Personal information
- Full name: Andrew David Innes
- Born: 3 May 1905 Glasgow, Lanarkshire, Scotland
- Died: 23 February 1968 (aged 62) Milngavie, Dunbartonshire, Scotland
- Batting: Right-handed
- Bowling: Right-arm off break

Domestic team information
- 1925–1934: Scotland

Career statistics
| Competition | First-class |
| Matches | 5 |
| Runs scored | 164 |
| Batting average | 16.40 |
| 100s/50s | –/– |
| Top score | 48 |
| Balls bowled | 84 |
| Wickets | 1 |
| Bowling average | 26.00 |
| 5 wickets in innings | – |
| 10 wickets in match | – |
| Best bowling | 1/12 |
| Catches/stumpings | 6/– |
- Source: Cricinfo, 28 June 2022

= Andrew Innes (cricketer) =

Scottish cricketer

Andrew David Innes (3 May 1905 — 23 February 1968) was a Scottish first-class cricketer.

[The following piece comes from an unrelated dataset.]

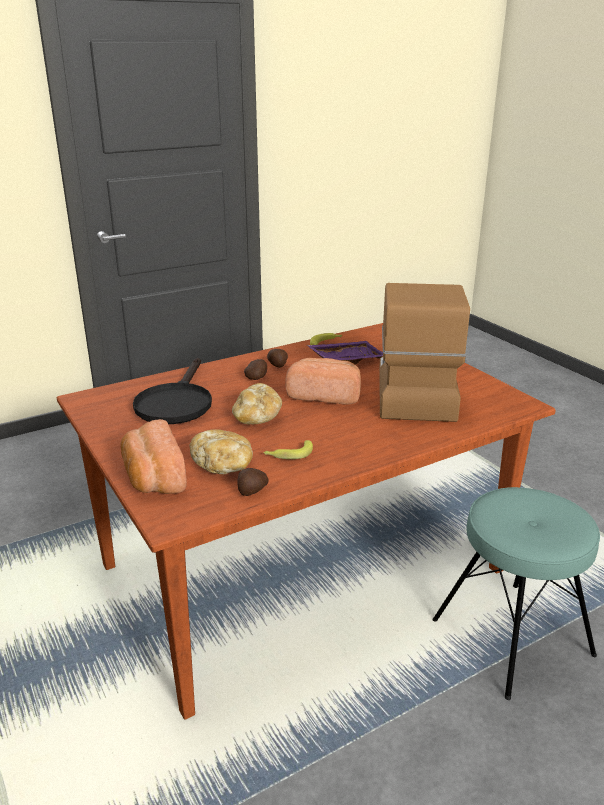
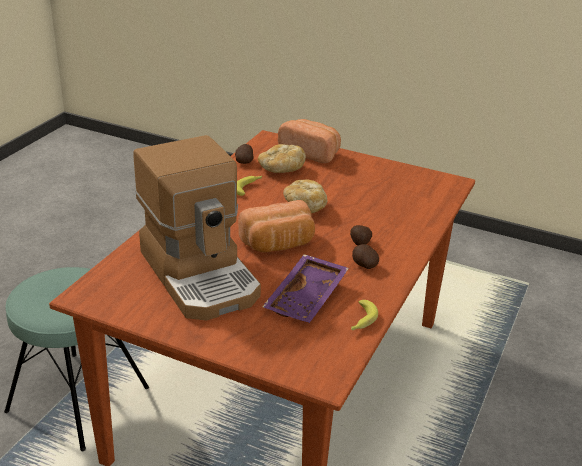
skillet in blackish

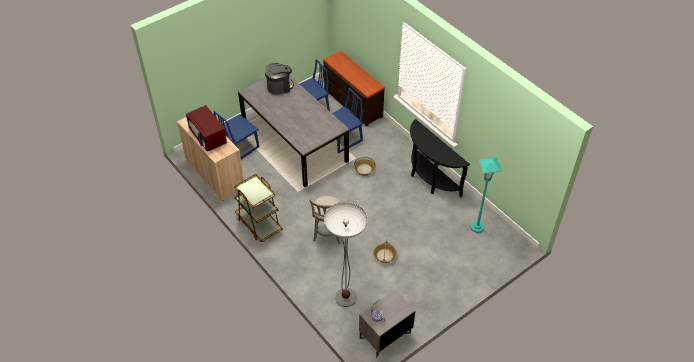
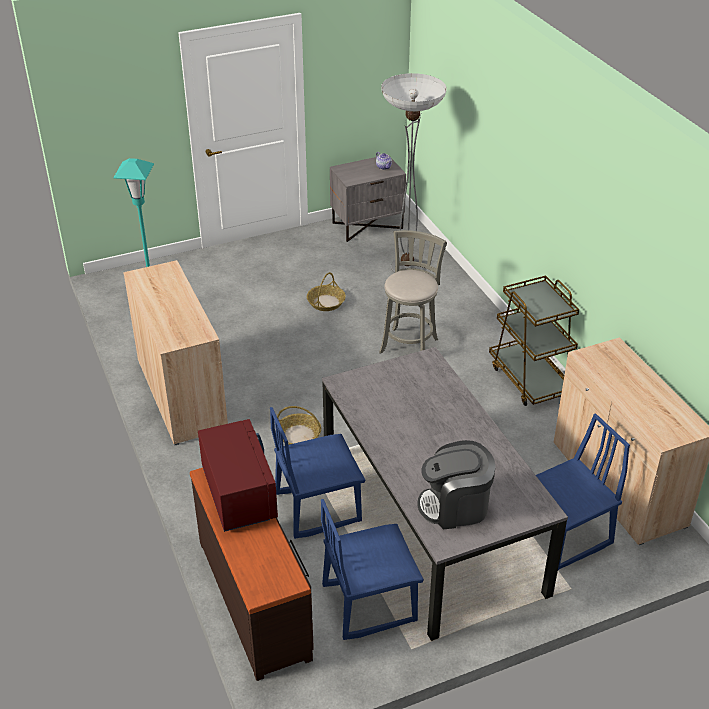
microwave in reddish
cupboard in beige-coloured (1st from left)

Innes was born at Glasgow in May 1905 and was educated in the city at The Glasgow Academy. A club cricketer for Glasgow Academicals Cricket Club, he made his debut for Scotland in first-class cricket against Ireland at Dublin in 1925. Innes played first-class cricket for Scotland until 1934, making six appearances; four of these came against Ireland, with a further two coming against the touring South Africans in 1929, and the touring Australians in 1934. He scored a total of 164 runs in these matches at an average of 16.40, with a highest score of 48. Innes was an insurance inspector by profession. He died in February 1968 at Milngavie, Dunbartonshire.